* _BRIEF_: Repeat every line of the data exactly, but not the pictures.

Pixel coordinate listings
────────────────────────────────────────

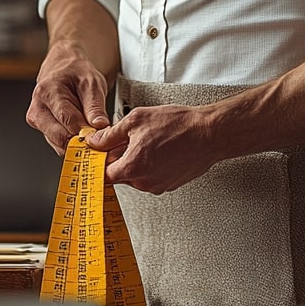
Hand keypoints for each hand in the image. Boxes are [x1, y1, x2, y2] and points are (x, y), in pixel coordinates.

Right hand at [26, 40, 111, 153]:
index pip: (66, 119)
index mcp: (48, 91)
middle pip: (59, 136)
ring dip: (77, 144)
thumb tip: (99, 127)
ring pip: (58, 144)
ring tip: (91, 134)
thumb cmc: (75, 73)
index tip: (100, 137)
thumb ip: (95, 106)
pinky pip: (57, 144)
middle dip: (81, 141)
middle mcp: (37, 108)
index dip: (85, 131)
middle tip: (98, 139)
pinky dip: (72, 144)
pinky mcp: (41, 128)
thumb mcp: (92, 83)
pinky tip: (82, 134)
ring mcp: (37, 120)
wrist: (63, 68)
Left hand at [86, 104, 219, 193]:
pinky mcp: (170, 184)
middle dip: (120, 158)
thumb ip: (110, 134)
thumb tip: (96, 141)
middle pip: (120, 175)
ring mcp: (159, 185)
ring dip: (137, 161)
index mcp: (132, 167)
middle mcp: (145, 182)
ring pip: (137, 176)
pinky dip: (151, 164)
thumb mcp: (136, 120)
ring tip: (149, 140)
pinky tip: (160, 148)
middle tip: (128, 139)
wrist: (209, 133)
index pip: (104, 174)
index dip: (101, 161)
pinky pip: (152, 176)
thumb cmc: (178, 125)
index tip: (101, 153)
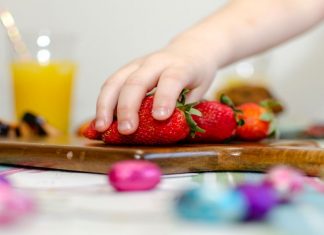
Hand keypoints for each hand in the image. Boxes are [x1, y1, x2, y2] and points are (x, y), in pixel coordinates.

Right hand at [95, 36, 217, 134]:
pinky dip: (103, 102)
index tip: (159, 117)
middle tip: (126, 130)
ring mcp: (138, 64)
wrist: (189, 49)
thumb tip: (165, 129)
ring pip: (116, 81)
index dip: (164, 98)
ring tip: (101, 127)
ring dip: (106, 105)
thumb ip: (185, 107)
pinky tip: (101, 119)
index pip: (171, 80)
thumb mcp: (200, 89)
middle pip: (137, 81)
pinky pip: (111, 84)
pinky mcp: (127, 69)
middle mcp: (156, 62)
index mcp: (180, 67)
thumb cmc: (196, 73)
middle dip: (128, 107)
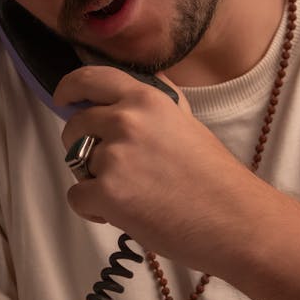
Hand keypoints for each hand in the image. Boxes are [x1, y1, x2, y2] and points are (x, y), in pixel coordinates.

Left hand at [55, 65, 255, 271]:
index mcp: (146, 99)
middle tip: (112, 169)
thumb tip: (136, 85)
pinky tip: (123, 214)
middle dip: (83, 148)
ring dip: (94, 181)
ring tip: (132, 194)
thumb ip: (156, 101)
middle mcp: (126, 121)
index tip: (64, 100)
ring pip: (76, 164)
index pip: (90, 79)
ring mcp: (114, 156)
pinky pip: (76, 197)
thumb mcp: (186, 121)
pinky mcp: (107, 193)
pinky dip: (92, 210)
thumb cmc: (215, 177)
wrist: (234, 220)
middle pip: (74, 126)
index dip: (70, 89)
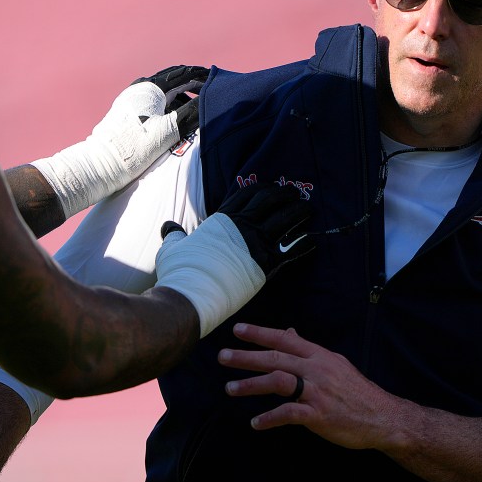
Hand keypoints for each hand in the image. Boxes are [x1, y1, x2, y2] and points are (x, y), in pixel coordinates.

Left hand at [31, 65, 208, 217]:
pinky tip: (176, 118)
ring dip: (182, 95)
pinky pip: (155, 102)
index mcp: (151, 88)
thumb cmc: (134, 149)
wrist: (100, 165)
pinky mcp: (127, 112)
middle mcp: (140, 88)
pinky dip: (170, 105)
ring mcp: (132, 99)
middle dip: (193, 83)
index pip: (184, 73)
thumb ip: (192, 114)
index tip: (219, 79)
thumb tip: (210, 101)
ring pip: (164, 92)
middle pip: (173, 80)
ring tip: (197, 105)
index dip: (203, 75)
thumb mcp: (169, 131)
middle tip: (211, 89)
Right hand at [155, 184, 312, 336]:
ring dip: (300, 211)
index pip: (247, 193)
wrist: (191, 293)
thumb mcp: (173, 246)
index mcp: (223, 218)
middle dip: (285, 194)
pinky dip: (305, 243)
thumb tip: (169, 227)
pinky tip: (313, 241)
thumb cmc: (180, 271)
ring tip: (309, 210)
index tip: (271, 187)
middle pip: (271, 200)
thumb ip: (175, 234)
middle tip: (295, 194)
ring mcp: (256, 242)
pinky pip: (294, 248)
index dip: (262, 187)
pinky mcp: (267, 263)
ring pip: (287, 218)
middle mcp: (242, 225)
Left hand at [218, 323, 398, 450]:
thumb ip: (309, 349)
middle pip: (276, 357)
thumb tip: (289, 330)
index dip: (260, 333)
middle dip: (246, 356)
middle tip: (222, 356)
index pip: (285, 338)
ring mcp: (317, 392)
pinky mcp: (319, 415)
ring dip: (251, 385)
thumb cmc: (356, 391)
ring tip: (230, 388)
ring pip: (278, 382)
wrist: (383, 417)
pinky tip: (255, 422)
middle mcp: (316, 369)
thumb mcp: (334, 363)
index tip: (237, 330)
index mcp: (319, 355)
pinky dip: (270, 418)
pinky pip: (289, 414)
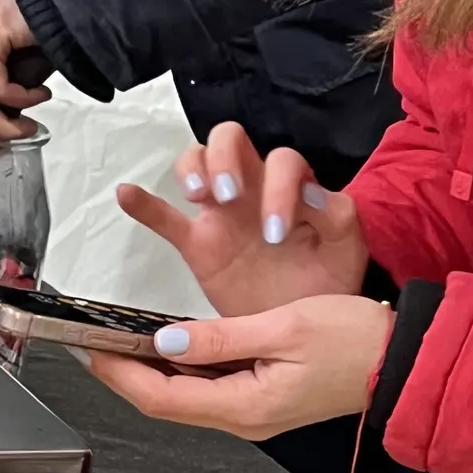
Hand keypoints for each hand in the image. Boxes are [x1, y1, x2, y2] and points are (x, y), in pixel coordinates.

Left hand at [83, 296, 393, 440]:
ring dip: (151, 373)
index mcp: (243, 407)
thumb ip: (220, 337)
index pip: (161, 397)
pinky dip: (181, 370)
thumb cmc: (355, 341)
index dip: (121, 374)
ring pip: (184, 398)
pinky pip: (207, 391)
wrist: (401, 360)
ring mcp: (251, 415)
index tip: (93, 349)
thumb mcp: (283, 327)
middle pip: (166, 403)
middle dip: (126, 375)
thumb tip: (165, 340)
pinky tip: (169, 347)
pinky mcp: (261, 403)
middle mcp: (242, 421)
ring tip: (122, 342)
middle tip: (97, 344)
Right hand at [117, 124, 370, 317]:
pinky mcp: (198, 246)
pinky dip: (143, 204)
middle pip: (230, 141)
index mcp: (292, 187)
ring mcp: (222, 216)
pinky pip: (165, 219)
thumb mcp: (346, 247)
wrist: (304, 332)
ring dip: (193, 169)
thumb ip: (336, 214)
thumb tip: (309, 190)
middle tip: (225, 195)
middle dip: (224, 159)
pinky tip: (126, 194)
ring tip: (197, 196)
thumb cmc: (327, 284)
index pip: (280, 162)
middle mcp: (254, 190)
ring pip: (197, 164)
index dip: (277, 189)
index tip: (276, 234)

────────────────────────────────────────

* _RESULT FOR THIS TASK_:
Hand keypoints for each hand in the image. Boxes are [x1, y1, x2, y2] and points are (x, y), in pixel coordinates.

Right hand at [26, 40, 111, 153]:
index pip: (66, 119)
index mcp: (48, 91)
middle pip: (59, 136)
ring dip: (77, 144)
thumb tip: (99, 127)
ring pip: (58, 144)
ring tip: (91, 134)
thumb cmc: (75, 73)
index tip: (100, 137)
thumb ip: (95, 106)
pinky pip: (57, 144)
middle dip: (81, 141)
middle mcp: (37, 108)
index dip: (85, 131)
middle tip: (98, 139)
pinky dip: (72, 144)
pinky mcp: (41, 128)
thumb mcp: (92, 83)
pinky tip: (82, 134)
ring mcp: (37, 120)
wrist: (63, 68)
Left hand at [86, 104, 219, 193]:
pinky mcp: (170, 184)
middle dip: (120, 158)
thumb ip: (110, 134)
thumb tip: (96, 141)
middle pip: (120, 175)
ring mcp: (159, 185)
ring dip: (137, 161)
index mcp: (132, 167)
middle mcp: (145, 182)
ring pip: (137, 176)
pinky dip: (151, 164)
thumb mcp: (136, 120)
ring tip: (149, 140)
pinky tip: (160, 148)
middle tip: (128, 139)
wrist: (209, 133)
index pip: (104, 174)
index dip: (101, 161)
pinky pip: (152, 176)
thumb cmc: (178, 125)
index tip: (101, 153)
Hand keypoints for each hand in the image. Boxes are [x1, y1, x2, y2] and points are (x, y), in pixel coordinates.

Right hand at [95, 36, 217, 134]:
pinky dip: (103, 102)
index tip: (159, 117)
middle tip: (126, 130)
ring mcp: (138, 64)
wrist: (189, 49)
thumb tip: (165, 129)
ring pip: (116, 81)
index dip: (164, 98)
ring tip: (101, 127)
ring dip: (106, 105)
thumb ip: (185, 107)
pinky tip: (101, 119)
index pip: (171, 80)
thumb mcp: (200, 89)
middle pip: (137, 81)
pinky pip: (111, 84)
pinky mcp: (127, 69)
middle mcp: (156, 62)
index mcp: (180, 67)
thumb cmc: (196, 73)
middle dip: (128, 107)
Hand keypoints for each hand in the image. Boxes are [x1, y1, x2, y2] and points are (x, y), in pixel coordinates.

Left hand at [55, 65, 255, 271]:
index mcp: (146, 99)
middle tip: (112, 169)
thumb tip: (136, 85)
pinky tip: (123, 214)
middle dip: (83, 148)
ring dip: (94, 181)
ring tip: (132, 194)
thumb ip: (156, 101)
middle mcp: (126, 121)
index tip: (64, 100)
ring pip: (76, 164)
index pip: (90, 79)
ring mcp: (114, 156)
pinky pip: (76, 197)
thumb mcp: (186, 121)
pinky mcp: (107, 193)
pinky dip: (92, 210)
thumb cmc: (215, 177)
wrist: (234, 220)
middle pip: (74, 126)
index dip: (70, 89)
Hand keypoints for each hand in the image. Boxes are [x1, y1, x2, y2] and points are (x, y), in pixel coordinates.

Left hand at [31, 65, 208, 217]:
pinky tip: (176, 118)
ring dip: (182, 95)
pinky pip: (155, 102)
index mcp: (151, 88)
thumb cmc: (134, 149)
wrist: (100, 165)
pinky mcp: (127, 112)
middle mcp: (140, 88)
pinky dip: (170, 105)
ring mcp: (132, 99)
middle dip: (193, 83)
index pip: (184, 73)
thumb ip: (192, 114)
index tip: (219, 79)
thumb tip: (210, 101)
ring pip: (164, 92)
middle pip: (173, 80)
ring tip: (197, 105)
index dip: (203, 75)
thumb mcp: (169, 131)
middle tip: (211, 89)
Right hand at [155, 184, 312, 336]:
ring dip: (300, 211)
index pip: (247, 193)
wrist: (191, 293)
thumb mcp: (173, 246)
index mcp: (223, 218)
middle dip: (285, 194)
pinky dip: (305, 243)
thumb tip: (169, 227)
pinky tip: (313, 241)
thumb cmc: (180, 271)
ring tip: (309, 210)
index tip: (271, 187)
middle pip: (271, 200)
thumb ip: (175, 234)
middle tip: (295, 194)
ring mcp: (256, 242)
pinky pip: (294, 248)
index dip: (262, 187)
pinky mcp: (267, 263)
ring pip: (287, 218)
middle mcp: (242, 225)
Left hand at [218, 323, 398, 450]:
thumb ip: (309, 349)
middle pip: (276, 357)
thumb tip: (289, 330)
index dip: (260, 333)
middle dip: (246, 356)
middle tip: (222, 356)
index pip: (285, 338)
ring mcp: (317, 392)
pinky mcp: (319, 415)
ring dip: (251, 385)
thumb cmc: (356, 391)
ring tip: (230, 388)
ring pip: (278, 382)
wrist: (383, 417)
pinky tip: (255, 422)
middle mcp: (316, 369)
thumb mcp: (334, 363)
index tip: (237, 330)
index mcp: (319, 355)
pinky dip: (270, 418)
pinky pip: (289, 414)
Hand keypoints for each hand in the image. Boxes are [x1, y1, x2, y2] and points are (x, y), in pixel coordinates.

Left hand at [83, 296, 393, 440]:
ring dip: (151, 373)
index mcp: (243, 407)
thumb ip: (220, 337)
index pip: (161, 397)
pinky dip: (181, 370)
thumb cmc: (355, 341)
index dip: (121, 374)
ring pip: (184, 398)
pinky pip: (207, 391)
wrist: (401, 360)
ring mcp: (251, 415)
index tip: (93, 349)
thumb mcp: (283, 327)
middle pip: (166, 403)
middle dip: (126, 375)
thumb tip: (165, 340)
pinky tip: (169, 347)
pinky mcp: (261, 403)
middle mcp: (242, 421)
ring tip: (122, 342)
middle tip: (97, 344)
Right hand at [117, 124, 370, 317]:
pinky mcp: (198, 246)
pinky dip: (143, 204)
middle pip: (230, 141)
index mcp: (292, 187)
ring mcp: (222, 216)
pinky pip: (165, 219)
thumb mcp: (346, 247)
wrist: (304, 332)
ring dip: (193, 169)
thumb ip: (336, 214)
thumb tip: (309, 190)
middle tip: (225, 195)
middle dip: (224, 159)
pinky tip: (126, 194)
ring tip: (197, 196)
thumb cmc: (327, 284)
index pip: (280, 162)
middle mcp: (254, 190)
ring pip: (197, 164)
index dip: (277, 189)
index tip: (276, 234)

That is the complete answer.